Nov 1, 2024 | 10:50 AM

Ports in British Columbia are facing the possibility of another province-wide labour disruption as employers say they will lock out members of the union representing more than 700 foremen after it served a strike notice.

The BC Maritime Employers Association said in a statement that it has issued a formal notice that it will “defensively” lock out members of the International Longshore and Warehouse Union Local 514 starting Monday at 9:00 a.m.

The lockout, which would shut down all cargo operations among association members across B.C., is meant to “facilitate a safe and orderly wind-down of operations” in light of “escalating and unpredictable strike action,” the statement said.

Employers had said that the union issued a 72-hour strike notice that job action would begin at 8:00 a.m. Monday, after three days of mediated talks this week yielded no agreement in the dispute that has been ongoing since the last contract expired in March 2023.

Local 514 president Frank Morena, meanwhile, said in a release that workers had only planned to “engage in limited job action” through an overtime ban and a refusal to implement tech change, and it was the employers who “completely overreacted” by threatening a “full-scale lockout.”

Morena said workers are now “extremely angry” due to what they described as the employers’ refusal to bargain on major issues such as manning requirements in the face of more port automation, adding that the lockout is an “attempt to force the federal government to intervene in the dispute.”

“Our members have repeatedly tried since our contract expired on March 31, 2023 to bargain a new contract without any job action but the BCMEA employers have refused to move and now want to create a crisis instead of negotiating,” Morena said in the union release.

The union is also accusing the employers of not showing up for negotiations on Thursday, the last scheduled day of mediated talks this week, while also failing to notify others that they would not be participating.

“The BCMEA and its members clearly don’t want to reach an agreement even when federal mediators and the union are standing by to continue talks — what kind of employer takes their ball and goes home when everybody else is on the field?” Morena said.

The employers association said its final offer to the union remains open for workers to accept unless it is withdrawn.

“We did not arrive to this decision lightly,” the employers association said in its statement announcing the lockout. “This regretful action follows thorough consideration of ILWU Local 514’s continued intransigence and their provocative decision to proceed with another strike notice.”

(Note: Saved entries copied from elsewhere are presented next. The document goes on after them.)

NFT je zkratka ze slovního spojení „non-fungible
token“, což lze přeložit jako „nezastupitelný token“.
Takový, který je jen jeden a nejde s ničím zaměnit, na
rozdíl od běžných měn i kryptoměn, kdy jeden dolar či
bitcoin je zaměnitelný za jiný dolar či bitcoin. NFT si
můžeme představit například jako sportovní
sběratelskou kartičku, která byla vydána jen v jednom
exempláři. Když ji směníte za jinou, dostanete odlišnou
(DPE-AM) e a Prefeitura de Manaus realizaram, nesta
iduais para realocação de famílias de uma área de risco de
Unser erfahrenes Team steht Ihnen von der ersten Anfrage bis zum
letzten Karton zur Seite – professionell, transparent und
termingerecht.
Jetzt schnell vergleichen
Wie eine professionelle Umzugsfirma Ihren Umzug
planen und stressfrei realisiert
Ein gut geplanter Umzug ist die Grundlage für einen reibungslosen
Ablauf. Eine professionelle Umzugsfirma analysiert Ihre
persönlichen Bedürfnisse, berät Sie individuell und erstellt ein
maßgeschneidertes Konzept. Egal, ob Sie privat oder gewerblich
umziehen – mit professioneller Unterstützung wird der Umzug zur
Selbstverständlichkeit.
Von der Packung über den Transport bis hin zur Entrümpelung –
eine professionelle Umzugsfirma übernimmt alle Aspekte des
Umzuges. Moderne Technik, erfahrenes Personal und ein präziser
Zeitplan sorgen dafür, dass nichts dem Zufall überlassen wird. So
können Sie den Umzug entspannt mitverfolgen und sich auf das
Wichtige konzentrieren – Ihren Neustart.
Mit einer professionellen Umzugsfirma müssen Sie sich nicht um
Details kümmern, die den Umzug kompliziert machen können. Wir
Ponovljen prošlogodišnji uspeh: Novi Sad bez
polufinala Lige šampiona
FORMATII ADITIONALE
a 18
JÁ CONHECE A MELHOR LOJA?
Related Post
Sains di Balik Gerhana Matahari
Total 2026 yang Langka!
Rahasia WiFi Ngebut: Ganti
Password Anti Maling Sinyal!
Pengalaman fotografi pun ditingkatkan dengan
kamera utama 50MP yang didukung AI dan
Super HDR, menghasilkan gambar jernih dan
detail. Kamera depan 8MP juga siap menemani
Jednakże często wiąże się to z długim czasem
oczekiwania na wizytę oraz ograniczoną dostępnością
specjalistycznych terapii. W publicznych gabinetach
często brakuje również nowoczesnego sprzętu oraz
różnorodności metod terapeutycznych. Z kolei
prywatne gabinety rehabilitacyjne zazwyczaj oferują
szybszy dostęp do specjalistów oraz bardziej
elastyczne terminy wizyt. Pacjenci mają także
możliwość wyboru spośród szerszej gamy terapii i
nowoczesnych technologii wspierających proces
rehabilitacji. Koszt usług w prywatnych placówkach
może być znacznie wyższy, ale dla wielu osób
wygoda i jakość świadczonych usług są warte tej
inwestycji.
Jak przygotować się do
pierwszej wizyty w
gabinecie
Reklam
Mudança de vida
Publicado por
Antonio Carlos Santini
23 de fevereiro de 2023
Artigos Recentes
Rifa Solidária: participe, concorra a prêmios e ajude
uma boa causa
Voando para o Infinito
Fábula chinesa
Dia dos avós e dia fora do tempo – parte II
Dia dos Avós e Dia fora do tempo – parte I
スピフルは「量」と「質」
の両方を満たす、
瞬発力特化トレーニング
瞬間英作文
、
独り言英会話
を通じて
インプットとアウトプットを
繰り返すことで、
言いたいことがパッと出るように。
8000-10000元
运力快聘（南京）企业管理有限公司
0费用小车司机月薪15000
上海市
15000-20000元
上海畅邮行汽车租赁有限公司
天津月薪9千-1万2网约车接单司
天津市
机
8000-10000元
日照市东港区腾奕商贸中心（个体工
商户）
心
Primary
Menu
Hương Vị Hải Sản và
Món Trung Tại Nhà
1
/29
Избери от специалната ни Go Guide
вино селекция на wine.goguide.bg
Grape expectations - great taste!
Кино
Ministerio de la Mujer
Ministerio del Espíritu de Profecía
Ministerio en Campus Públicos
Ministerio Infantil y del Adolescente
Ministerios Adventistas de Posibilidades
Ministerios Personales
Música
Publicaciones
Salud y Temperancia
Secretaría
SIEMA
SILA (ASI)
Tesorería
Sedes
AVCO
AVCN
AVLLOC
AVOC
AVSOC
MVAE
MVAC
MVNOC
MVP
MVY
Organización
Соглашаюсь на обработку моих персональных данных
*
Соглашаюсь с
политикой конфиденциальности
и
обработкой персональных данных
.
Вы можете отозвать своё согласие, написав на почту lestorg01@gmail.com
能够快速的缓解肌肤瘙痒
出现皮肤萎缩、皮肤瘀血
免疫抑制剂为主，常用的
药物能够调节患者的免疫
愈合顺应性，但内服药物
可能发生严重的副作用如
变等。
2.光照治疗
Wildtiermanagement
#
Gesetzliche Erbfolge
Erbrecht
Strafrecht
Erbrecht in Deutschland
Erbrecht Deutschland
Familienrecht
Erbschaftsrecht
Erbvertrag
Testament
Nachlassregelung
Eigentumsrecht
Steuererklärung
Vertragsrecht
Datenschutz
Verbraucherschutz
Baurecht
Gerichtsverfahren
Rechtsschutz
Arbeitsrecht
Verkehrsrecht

The employers’ statement also said the association is prepared to rescind the lockout notice if the union withdraws its strike notice.

There have been a number of recent disruptions at the Port of Vancouver, Canada’s largest, due to labour unrest.

It includes a days-long picketing effort at several grain terminals in September, a work stoppage involving both major Canadian railways in August, and a 13-day port worker strike last year that lasted 13 days and froze billions in trade at the docks.

The current dispute between the foremen and their employers centre around one employer, DP World, and the union said it tried to negotiate directly with the company but was overruled by the Canada Industrial Relations Board that it cannot bargain with a single employer.

The union said in September that members voted 96 per cent in favour of taking strike action against employers if necessary.